Make it possible to have multiple requests and responses in flight
meek segments a data stream into multiple HTTP request–response pairs. In order to keep the segments in order, meek-client strictly serializes requests: it won't issue a second request until after it receives the response to its first request, even if there is buffered data waiting to be sent.
The limit of one latent request–response is restricting possible throughput. For instance, if a user is located 200 ms from App Engine, and receives up to 64 KB per request, then their downstream throughput can be no greater than 64 KB/200 ms = 320 KB/s, even if everything after App Engine were instantaneous. Longer delays lead to even lower throughput.
The problem is how to deal with out-of-order arrivals, and retransmissions when an HTTP transaction fails. My plan is to add sequence numbers and acknowledgements to upstream and downstream HTTP headers, similar to what we did in OSS (https://www.bamsoftware.com/papers/oss.pdf section 4). The seq number is the index of the first byte of a payload in the overall stream. The ack number is the index of the next byte we're expecting from the other side. We can implement this idea in a backward-compatible way, by having the server guess in seq and ack fields when they are missing; old clients that serialize will continue to work.

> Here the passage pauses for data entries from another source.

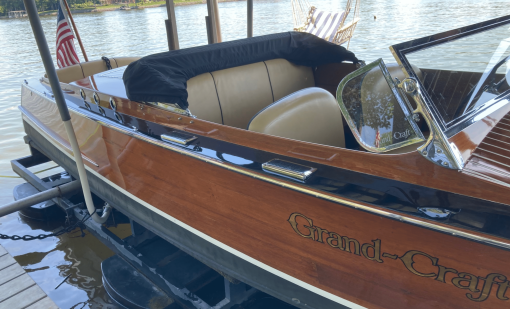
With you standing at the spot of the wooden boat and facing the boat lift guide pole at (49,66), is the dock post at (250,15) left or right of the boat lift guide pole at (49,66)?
right

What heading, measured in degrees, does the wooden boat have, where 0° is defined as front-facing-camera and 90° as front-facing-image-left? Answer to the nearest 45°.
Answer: approximately 315°

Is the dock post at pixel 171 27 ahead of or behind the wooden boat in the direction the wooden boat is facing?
behind

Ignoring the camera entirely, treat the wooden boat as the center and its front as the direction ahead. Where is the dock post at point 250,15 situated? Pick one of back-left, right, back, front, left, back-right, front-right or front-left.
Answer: back-left
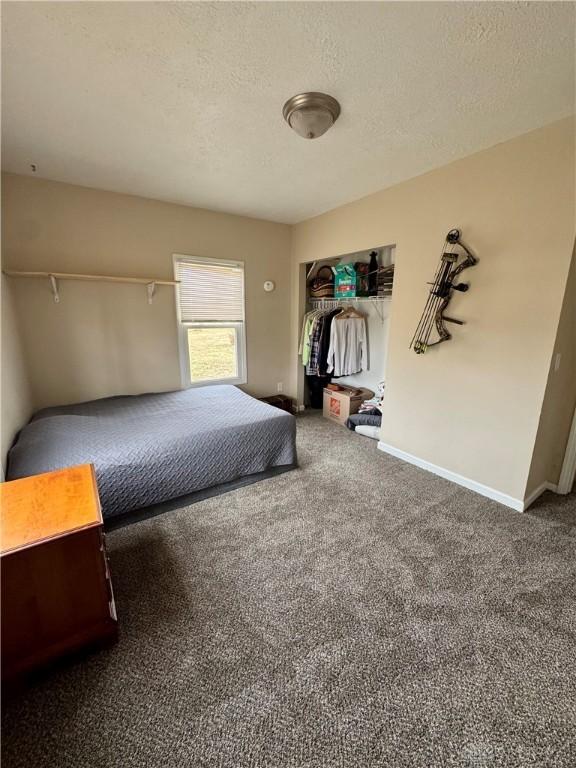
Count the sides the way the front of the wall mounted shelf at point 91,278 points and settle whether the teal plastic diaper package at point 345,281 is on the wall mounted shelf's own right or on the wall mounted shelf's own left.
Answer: on the wall mounted shelf's own left

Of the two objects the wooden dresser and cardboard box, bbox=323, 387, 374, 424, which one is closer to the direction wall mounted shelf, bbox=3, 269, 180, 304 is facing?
the wooden dresser

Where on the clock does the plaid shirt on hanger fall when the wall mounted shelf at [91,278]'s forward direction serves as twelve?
The plaid shirt on hanger is roughly at 9 o'clock from the wall mounted shelf.

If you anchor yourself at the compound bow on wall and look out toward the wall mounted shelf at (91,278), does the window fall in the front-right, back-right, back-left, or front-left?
front-right

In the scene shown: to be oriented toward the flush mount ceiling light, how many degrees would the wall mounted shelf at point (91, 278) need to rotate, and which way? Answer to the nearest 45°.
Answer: approximately 45° to its left

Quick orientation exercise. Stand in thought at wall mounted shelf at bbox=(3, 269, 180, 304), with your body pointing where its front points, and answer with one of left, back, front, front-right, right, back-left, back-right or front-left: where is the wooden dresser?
front

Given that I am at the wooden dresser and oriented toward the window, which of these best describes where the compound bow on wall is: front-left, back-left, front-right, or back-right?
front-right

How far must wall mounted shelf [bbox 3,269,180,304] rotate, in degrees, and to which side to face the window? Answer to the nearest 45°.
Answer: approximately 90° to its left

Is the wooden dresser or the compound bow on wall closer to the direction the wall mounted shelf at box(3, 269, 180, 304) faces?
the wooden dresser

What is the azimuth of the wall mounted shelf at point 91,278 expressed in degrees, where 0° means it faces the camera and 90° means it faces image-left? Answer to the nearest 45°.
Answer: approximately 0°

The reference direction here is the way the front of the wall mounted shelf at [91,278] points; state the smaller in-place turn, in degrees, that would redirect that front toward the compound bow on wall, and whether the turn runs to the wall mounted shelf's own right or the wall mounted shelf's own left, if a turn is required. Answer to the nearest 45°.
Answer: approximately 45° to the wall mounted shelf's own left

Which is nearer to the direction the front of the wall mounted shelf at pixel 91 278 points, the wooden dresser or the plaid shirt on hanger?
the wooden dresser

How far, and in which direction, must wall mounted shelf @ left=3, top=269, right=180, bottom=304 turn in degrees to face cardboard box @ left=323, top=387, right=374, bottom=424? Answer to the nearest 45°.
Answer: approximately 90° to its left
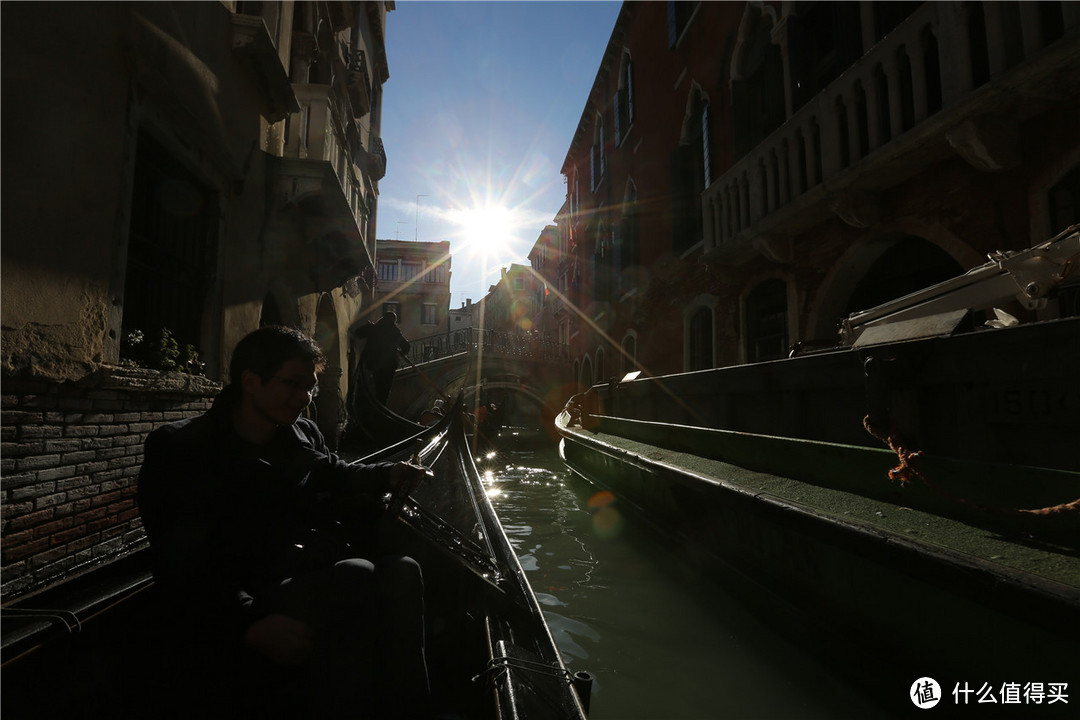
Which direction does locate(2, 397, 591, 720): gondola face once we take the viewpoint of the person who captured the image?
facing away from the viewer

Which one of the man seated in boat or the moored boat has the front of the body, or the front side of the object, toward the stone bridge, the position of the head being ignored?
the moored boat

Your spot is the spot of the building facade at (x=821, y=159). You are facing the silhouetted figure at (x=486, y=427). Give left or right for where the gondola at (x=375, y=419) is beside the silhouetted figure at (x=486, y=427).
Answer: left

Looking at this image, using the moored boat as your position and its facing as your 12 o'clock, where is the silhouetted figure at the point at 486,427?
The silhouetted figure is roughly at 12 o'clock from the moored boat.

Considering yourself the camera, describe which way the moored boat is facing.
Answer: facing away from the viewer and to the left of the viewer

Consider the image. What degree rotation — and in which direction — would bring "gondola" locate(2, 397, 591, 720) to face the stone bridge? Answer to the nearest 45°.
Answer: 0° — it already faces it

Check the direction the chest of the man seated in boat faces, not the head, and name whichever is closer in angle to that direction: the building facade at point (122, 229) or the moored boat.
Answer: the moored boat

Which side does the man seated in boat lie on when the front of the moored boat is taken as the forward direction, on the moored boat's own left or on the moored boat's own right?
on the moored boat's own left

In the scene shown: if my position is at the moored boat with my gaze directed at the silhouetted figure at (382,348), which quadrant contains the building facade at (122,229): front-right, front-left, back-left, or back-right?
front-left

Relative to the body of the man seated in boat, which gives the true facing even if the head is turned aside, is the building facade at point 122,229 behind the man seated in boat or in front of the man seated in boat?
behind

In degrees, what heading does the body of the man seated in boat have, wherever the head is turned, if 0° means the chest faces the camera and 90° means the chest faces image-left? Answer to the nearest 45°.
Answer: approximately 315°

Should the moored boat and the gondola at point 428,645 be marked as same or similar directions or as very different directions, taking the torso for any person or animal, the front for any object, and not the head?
same or similar directions

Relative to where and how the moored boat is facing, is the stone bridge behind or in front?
in front

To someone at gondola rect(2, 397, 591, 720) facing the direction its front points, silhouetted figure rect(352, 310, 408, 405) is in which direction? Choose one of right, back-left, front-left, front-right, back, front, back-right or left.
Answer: front
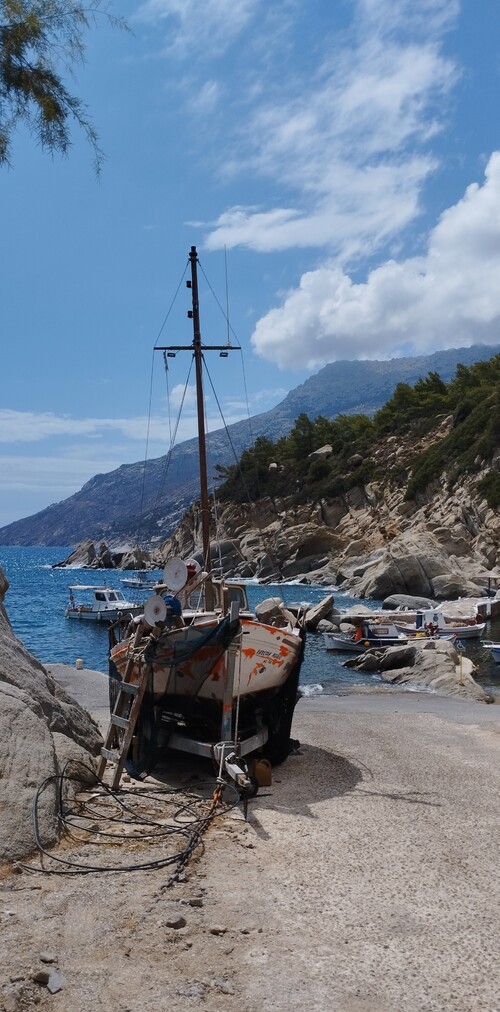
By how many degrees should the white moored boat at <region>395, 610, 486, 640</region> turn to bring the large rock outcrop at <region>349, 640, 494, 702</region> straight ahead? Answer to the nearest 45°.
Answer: approximately 90° to its right

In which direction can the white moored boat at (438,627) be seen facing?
to the viewer's right

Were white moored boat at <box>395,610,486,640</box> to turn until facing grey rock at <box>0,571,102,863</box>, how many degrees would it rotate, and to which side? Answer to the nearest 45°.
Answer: approximately 90° to its right

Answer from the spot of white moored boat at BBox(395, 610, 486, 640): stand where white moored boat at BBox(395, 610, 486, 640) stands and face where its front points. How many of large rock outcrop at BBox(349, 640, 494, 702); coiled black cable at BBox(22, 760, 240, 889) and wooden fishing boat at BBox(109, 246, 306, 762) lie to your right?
3

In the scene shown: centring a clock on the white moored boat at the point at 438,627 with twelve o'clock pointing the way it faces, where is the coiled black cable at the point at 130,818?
The coiled black cable is roughly at 3 o'clock from the white moored boat.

There's a complication related to the protocol's polling nature. During a big download, we want multiple downstream responses to be in flight. In order to get that, we need to speculatively send a bunch of requests and see if they get responses that have data. My thinking is to do something like TCP congestion avoidance, where we increment the number of speculative probes we send by 1 every time we get a response back with data. Maybe only when we get a full-sized response. Reset the number to 1 when there is a loss event.